▸ **Data yang Diberikan**:
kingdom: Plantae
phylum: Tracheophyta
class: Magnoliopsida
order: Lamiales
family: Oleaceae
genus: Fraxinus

==

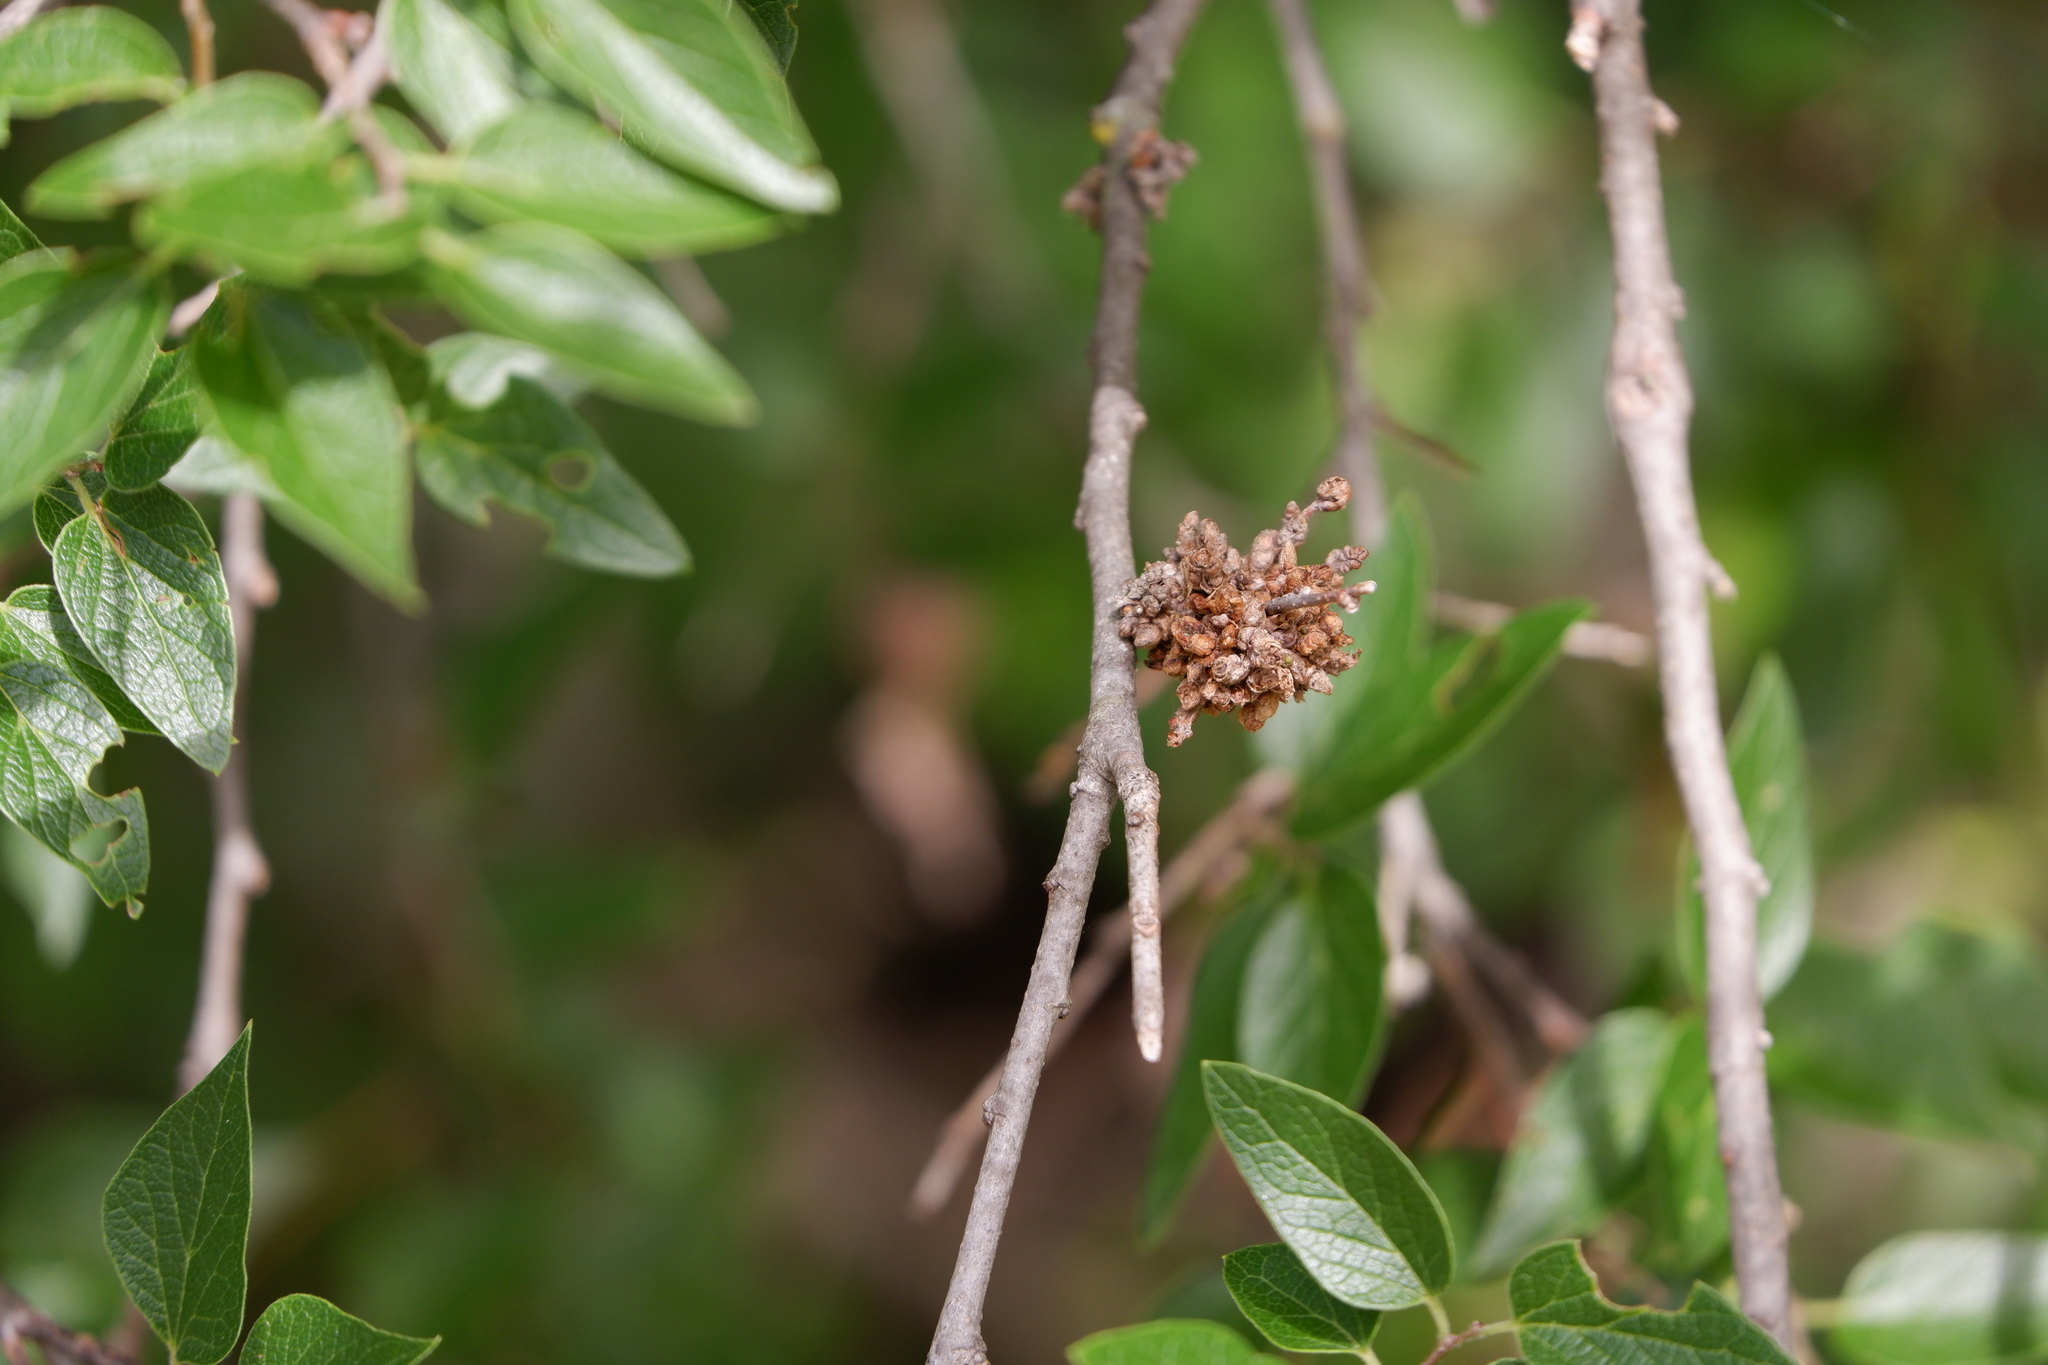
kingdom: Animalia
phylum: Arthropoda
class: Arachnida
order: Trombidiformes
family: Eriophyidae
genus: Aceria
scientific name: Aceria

▸ **Soal**: Ubah bagian di atas, mulai dari baris yang memuat "kingdom: Animalia" sampai dengan baris yang memuat "scientific name: Aceria", menjadi tabel Markdown dengan kolom No. untuk nomor urut dan kolom Teks untuk isi barisnya. Kedua baris batas ikut dimasukkan, sedangkan baris kosong dilewati.

▸ **Hasil Latihan**:
| No. | Teks |
|---|---|
| 1 | kingdom: Animalia |
| 2 | phylum: Arthropoda |
| 3 | class: Arachnida |
| 4 | order: Trombidiformes |
| 5 | family: Eriophyidae |
| 6 | genus: Aceria |
| 7 | scientific name: Aceria |